* **Exercise prompt**
Your answer must be the lines from the start of the records through the line with "6. Finding the factorial of a given number", exactly as written, without the pictures.

Stored data entries:
***
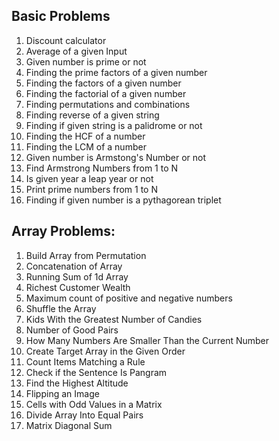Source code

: ## Basic Problems
1. Discount calculator
2. Average of a given Input
3. Given number is prime or not
4. Finding the prime factors of a given number
5. Finding the factors of a given number
6. Finding the factorial of a given number
7. Finding permutations and combinations
8. Finding reverse of a given string
9. Finding if given string is a palidrome or not
10. Finding the HCF of a number
11. Finding the LCM of a number
12. Given number is Armstong's Number or not
13. Find Armstrong Numbers from 1 to N
14. Is given year a leap year or not
15. Print prime numbers from 1 to N
16. Finding if given number is a pythagorean triplet

## Array Problems:
1. Build Array from Permutation
2. Concatenation of Array
3. Running Sum of 1d Array
4. Richest Customer Wealth
5. Maximum count of positive and negative numbers
6. Shuffle the Array
7. Kids With the Greatest Number of Candies
8. Number of Good Pairs
9. How Many Numbers Are Smaller Than the Current Number
10. Create Target Array in the Given Order
11. Count Items Matching a Rule
12. Check if the Sentence Is Pangram
13. Find the Highest Altitude
14. Flipping an Image
15. Cells with Odd Values in a Matrix
16. Divide Array Into Equal Pairs
17. Matrix Diagonal Sum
***
* **Answer to this exercise**
Source code

: ## Basic Problems
1. Discount calculator
2. Average of a given Input
3. Given number is prime or not
4. Finding the prime factors of a given number
5. Finding the factors of a given number
6. Finding the factorial of a given number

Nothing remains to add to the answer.